Kevin heard another noise from inside the house. It was wheezing and plaintive, not unlike Easter’s pained cry. He pulled his hand back and headed toward the house, Easter trying futilely to follow, calling for him to come back.
Having come from his own house, Kevin was reminded by Laura and Tom’s living room that there was a difference between a well-kept house and a lived-in home. Simple clutter, the echoes of use, imbued warmth to a space. Here it was augmented by the smell of nag champa burning and a Tori Amos album on the stereo. Laura had played it constantly in the months after her mother died, the dancing piano and lilting soprano drifting out of her dorm room whenever Kevin went to check on her. A year later, when she told him kindly but firmly that she was too old to stay at the school any longer and that it was time for her to be out from under his care, he played the same album to fill the absence in her wake. The songs came to hold conflicting emotions that were impossible for the words and music to bear. He hadn’t listened to it in years, and hearing it now brought him back to the day she left. He stood in the doorway, momentarily lost, until he heard a whine of pain and fear from the kitchen.
The tile floor was scattered with shards of broken glass and a pool of red wine Kevin mistook for blood. Laura sat on the floor, leaning against the side of a counter. Her eyes were panicked, and her thin cry got louder when she saw him. Jutting out of her right side, where her arm ought to be, was the torso of Tom, his Patriots T-shirt seamed together with her blouse in a line that ran across his chest from
one shoulder to the opposite armpit. Kevin closed his eyes and tried to mentally sort them back into their proper places.
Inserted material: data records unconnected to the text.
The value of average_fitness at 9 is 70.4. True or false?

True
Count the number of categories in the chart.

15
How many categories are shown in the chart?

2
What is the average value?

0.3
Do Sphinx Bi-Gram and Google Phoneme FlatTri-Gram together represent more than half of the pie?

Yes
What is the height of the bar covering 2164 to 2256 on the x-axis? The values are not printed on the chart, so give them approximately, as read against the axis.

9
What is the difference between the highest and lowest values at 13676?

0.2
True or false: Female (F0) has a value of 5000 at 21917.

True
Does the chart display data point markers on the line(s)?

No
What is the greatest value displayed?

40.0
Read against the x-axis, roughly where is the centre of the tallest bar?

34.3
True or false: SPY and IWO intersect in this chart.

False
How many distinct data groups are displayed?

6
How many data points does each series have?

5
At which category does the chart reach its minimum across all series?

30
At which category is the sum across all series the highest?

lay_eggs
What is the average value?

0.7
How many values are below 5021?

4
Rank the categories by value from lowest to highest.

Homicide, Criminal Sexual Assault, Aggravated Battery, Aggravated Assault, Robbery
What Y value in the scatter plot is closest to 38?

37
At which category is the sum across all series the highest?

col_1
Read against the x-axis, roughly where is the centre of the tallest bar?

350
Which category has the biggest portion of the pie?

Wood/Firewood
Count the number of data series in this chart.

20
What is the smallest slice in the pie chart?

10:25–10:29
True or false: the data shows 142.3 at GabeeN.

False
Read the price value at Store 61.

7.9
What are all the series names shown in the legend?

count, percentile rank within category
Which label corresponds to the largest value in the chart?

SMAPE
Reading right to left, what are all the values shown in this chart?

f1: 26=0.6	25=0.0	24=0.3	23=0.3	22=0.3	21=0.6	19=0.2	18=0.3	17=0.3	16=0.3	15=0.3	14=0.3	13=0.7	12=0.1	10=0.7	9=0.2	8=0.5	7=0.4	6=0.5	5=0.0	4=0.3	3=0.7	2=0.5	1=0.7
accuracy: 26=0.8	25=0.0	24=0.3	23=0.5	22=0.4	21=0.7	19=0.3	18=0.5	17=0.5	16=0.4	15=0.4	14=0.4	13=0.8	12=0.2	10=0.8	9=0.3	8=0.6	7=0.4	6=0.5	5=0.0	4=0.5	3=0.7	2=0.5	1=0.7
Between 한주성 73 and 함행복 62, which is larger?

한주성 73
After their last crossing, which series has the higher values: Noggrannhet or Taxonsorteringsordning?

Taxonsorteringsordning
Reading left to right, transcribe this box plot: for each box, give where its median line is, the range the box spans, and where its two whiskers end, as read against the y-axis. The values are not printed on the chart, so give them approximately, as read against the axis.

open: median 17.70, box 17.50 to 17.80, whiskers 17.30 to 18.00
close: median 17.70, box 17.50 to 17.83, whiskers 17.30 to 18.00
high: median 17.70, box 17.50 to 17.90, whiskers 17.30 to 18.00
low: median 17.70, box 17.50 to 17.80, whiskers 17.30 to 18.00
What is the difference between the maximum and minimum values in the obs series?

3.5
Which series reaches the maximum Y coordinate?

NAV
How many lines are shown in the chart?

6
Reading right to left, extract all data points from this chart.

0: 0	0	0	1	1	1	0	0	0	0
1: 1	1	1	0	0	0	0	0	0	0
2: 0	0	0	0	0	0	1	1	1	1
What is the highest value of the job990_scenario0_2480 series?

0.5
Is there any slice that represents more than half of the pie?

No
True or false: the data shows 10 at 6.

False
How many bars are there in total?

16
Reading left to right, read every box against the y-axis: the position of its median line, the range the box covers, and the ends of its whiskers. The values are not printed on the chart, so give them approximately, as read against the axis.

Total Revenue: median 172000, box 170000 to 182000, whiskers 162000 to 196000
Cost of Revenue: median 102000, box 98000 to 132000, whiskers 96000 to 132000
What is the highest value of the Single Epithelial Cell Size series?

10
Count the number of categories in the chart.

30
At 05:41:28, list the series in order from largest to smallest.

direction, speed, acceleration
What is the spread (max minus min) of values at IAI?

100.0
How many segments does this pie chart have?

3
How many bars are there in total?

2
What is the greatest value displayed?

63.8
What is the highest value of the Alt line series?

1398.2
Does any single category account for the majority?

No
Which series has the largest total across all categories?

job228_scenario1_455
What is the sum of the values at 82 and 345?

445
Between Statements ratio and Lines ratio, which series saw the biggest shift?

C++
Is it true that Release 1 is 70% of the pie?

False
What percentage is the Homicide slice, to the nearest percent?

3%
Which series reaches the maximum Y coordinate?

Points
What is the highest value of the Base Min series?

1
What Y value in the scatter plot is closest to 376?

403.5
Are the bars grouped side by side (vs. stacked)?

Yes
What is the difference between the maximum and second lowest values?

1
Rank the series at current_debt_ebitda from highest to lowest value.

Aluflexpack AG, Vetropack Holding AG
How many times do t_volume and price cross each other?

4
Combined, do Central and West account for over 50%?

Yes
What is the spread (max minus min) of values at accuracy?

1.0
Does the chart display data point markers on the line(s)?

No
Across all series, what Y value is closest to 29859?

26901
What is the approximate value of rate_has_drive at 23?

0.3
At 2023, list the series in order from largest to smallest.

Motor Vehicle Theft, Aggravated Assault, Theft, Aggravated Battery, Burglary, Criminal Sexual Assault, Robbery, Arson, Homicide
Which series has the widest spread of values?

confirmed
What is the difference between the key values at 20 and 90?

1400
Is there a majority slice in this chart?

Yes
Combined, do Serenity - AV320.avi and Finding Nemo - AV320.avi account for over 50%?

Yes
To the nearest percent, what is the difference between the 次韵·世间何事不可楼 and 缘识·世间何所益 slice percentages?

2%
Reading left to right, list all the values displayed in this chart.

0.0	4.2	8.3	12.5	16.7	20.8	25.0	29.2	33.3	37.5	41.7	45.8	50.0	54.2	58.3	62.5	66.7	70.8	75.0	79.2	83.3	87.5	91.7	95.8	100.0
He tried to superimpose the image of the two of them from the most recent photo they had sent: Laura and Tom on some faraway beach with the sun setting behind them. Bobby had stayed with Tom’s parents for a few days—“figured you had enough kids to deal with” the note from Laura said. He tried to restore them to the way they looked at their wedding, watching through tears as the closest thing Kevin would ever have to a daughter walked away from him again, this time toward another man. When he opened his eyes, they were still an inextricable tangle of parts. The fusion was inexact, failing to connect Tom’s upper chest to a working set of lungs. His eyes bulged out of their sockets, and his lips had the blue tinge of a drowning victim. Laura clawed at the line where the two bodies rudely intersected as if she could separate herself from the dead weight of him.
“Room,” Laura said, squeezing the word out from overtaxed lungs. She twitched her shoulder to point, and the motion shook the body melded to hers, Tom’s head lolling sickly to the side.